I asked Lathan about the differences and similarities in managing artists and sports figures versus big brands. "There are more similarities than differences because the problem we're trying to solve is the same, and that is giving a customer a compelling reason to act," replied Lathan. "But it's definitely easier when you have a real person who can begin and continue the conversation with the customer." This explains why the Nike and Adidas campaigns were so effective. They revolved around major figures.
In the absence of celebrities, mascots, and other personas, marketers could perhaps think of their brands in terms of archetypes. Yes, in the Jungian sense, but in a marketing context. I think of archetypes as a transculturally (sorry for the big word) recognized and understood group of images and personality traits which could be used to define a brand. For example, "the outlaw" archetype may define the Harley Davidson brand, while "the innocent" may define Ivory Soap. Carol Pearson does a way better job of defining archetypes in her book which is insightful, albeit at times repetitive.
So, without Kobe Bryant selling your product, think of your brand's archetype. If your brand had a voice, what would it say? How would it/he/she behave? Which medium(s) would make that archetype come alive? What would your customers say to your brand?
#5. A good digital campaign creates measurable value for the marketer ... and for the customer.

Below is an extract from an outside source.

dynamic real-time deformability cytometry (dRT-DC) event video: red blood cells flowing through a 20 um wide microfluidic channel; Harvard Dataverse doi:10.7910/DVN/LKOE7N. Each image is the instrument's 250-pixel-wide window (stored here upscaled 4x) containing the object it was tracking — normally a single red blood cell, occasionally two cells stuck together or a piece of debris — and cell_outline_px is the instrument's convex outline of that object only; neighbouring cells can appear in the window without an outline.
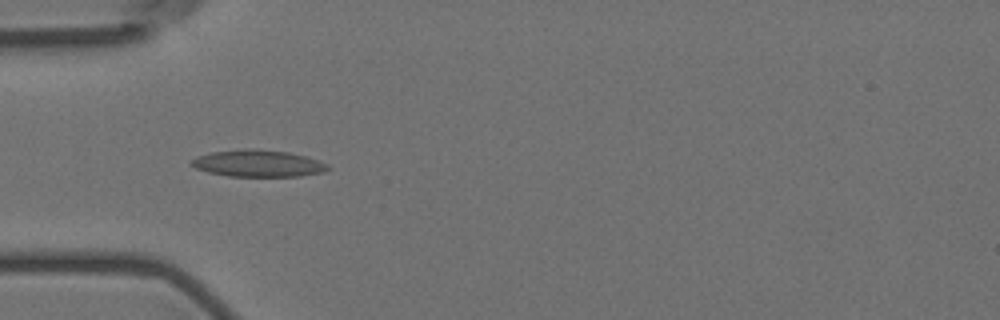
{"species": "Egyptian fruit bat (a non-hibernating species)", "species_latin": "Rousettus aegyptiacus", "temperature_condition": "room temperature", "stored_images_in_passage": 10, "camera_frame_rate_fps": 3000, "um_per_image_px": 0.085, "animal": {"sex": "female"}, "frame": {"image": 1, "passage_image": 6, "time_ms": 5.667, "image_size_px": [1000, 320], "cell_outline_px": [[332, 168], [324, 172], [300, 176], [228, 176], [208, 172], [196, 168], [188, 164], [196, 156], [212, 152], [244, 148], [256, 148], [288, 152], [304, 156], [328, 164]], "centroid_in_image_um": [21.92, 13.88], "position_along_channel_um": 63.1, "area_um2": 21.44}}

Lathan points out that "If you can measure it, you can sense and respond." A key advantage of using mobile and online components with traditional media is that a marketer gains a means of measuring the effectiveness of the campaign. In Adidas' "Team Signature" campaign, 5 million text link ads were delivered via the mobile component. When used in conjunction with online and email components, marketers can measure clickthroughs, geographical penetration, purchase intent, and ultimately close rates (outreaches resulting in sales). The marketer is able to ascertain return on investment from these key performance indicators.
But the customer is also seeking value, even if he/she has not yet bought the product. In return for his information and participation in your campaign, he expects an experience with your brand that is rich in useful information, meaningful connections, and most importantly excitement and fun. Consumers are already very suspicious and sensitive creatures. Don't beat them over the head with an overt hard-sell. Think of your annoying cousin who started selling Mary Kay or Amway at the last Thanksgiving dinner. Instead, employ nuance, subtlety, good taste and authenticity in your approach.
Most importantly, remember that, in spite of all these digital tools at your disposal, you're not entirely in control. The customer ultimately controls your brand. You don't dictate the conversation, so think of yourself as a facilitator or moderator. Listen in, and nudge the customer every now and then.